**DIRECTIONS FOR THIS TASK:**
Within the entries that follow, show each line where the word "wrist" occurs.
--
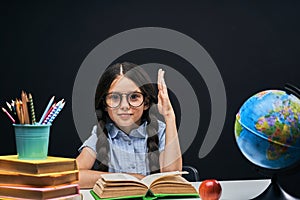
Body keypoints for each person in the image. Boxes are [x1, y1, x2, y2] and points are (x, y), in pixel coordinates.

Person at [76, 62, 182, 188]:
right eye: (115, 97)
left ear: (146, 103)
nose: (125, 106)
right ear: (105, 104)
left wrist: (169, 115)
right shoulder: (101, 133)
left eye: (134, 97)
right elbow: (74, 176)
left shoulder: (160, 131)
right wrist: (127, 178)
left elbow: (173, 177)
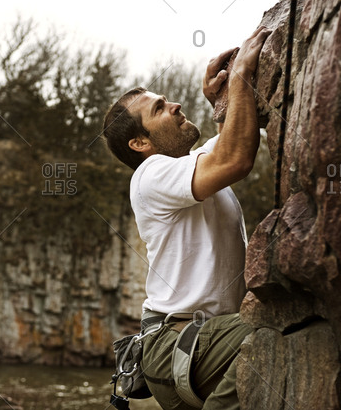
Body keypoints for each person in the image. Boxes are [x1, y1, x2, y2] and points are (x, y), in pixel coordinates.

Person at [102, 26, 272, 410]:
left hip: (203, 342)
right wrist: (242, 75)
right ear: (140, 144)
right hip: (175, 344)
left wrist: (224, 102)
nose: (176, 105)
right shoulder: (150, 174)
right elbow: (235, 158)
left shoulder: (190, 169)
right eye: (159, 109)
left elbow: (229, 141)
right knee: (273, 327)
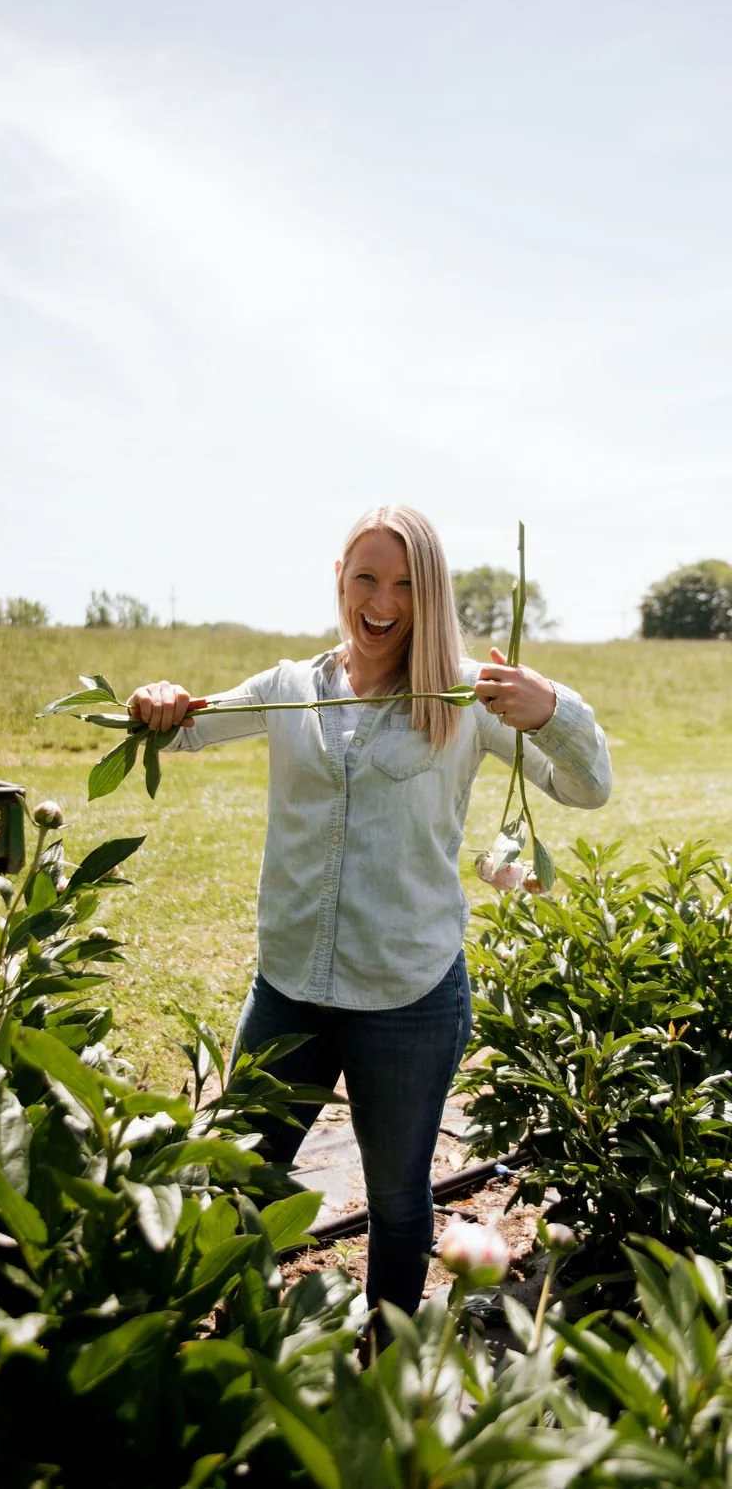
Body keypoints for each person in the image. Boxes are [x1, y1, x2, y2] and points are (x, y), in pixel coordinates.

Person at [127, 504, 611, 1324]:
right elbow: (180, 734)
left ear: (430, 595)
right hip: (291, 987)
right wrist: (158, 700)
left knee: (394, 1196)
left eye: (404, 583)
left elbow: (587, 785)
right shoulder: (290, 688)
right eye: (367, 577)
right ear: (340, 582)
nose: (382, 601)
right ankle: (246, 1337)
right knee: (240, 1174)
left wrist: (553, 705)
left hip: (408, 996)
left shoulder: (464, 696)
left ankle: (386, 1362)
--
**SOLUTION TO THE EXERCISE:**
left wrist: (169, 115)
right wrist: (127, 178)
right wrist: (242, 75)
left wrist: (224, 102)
right wrist: (158, 700)
left wrist: (553, 705)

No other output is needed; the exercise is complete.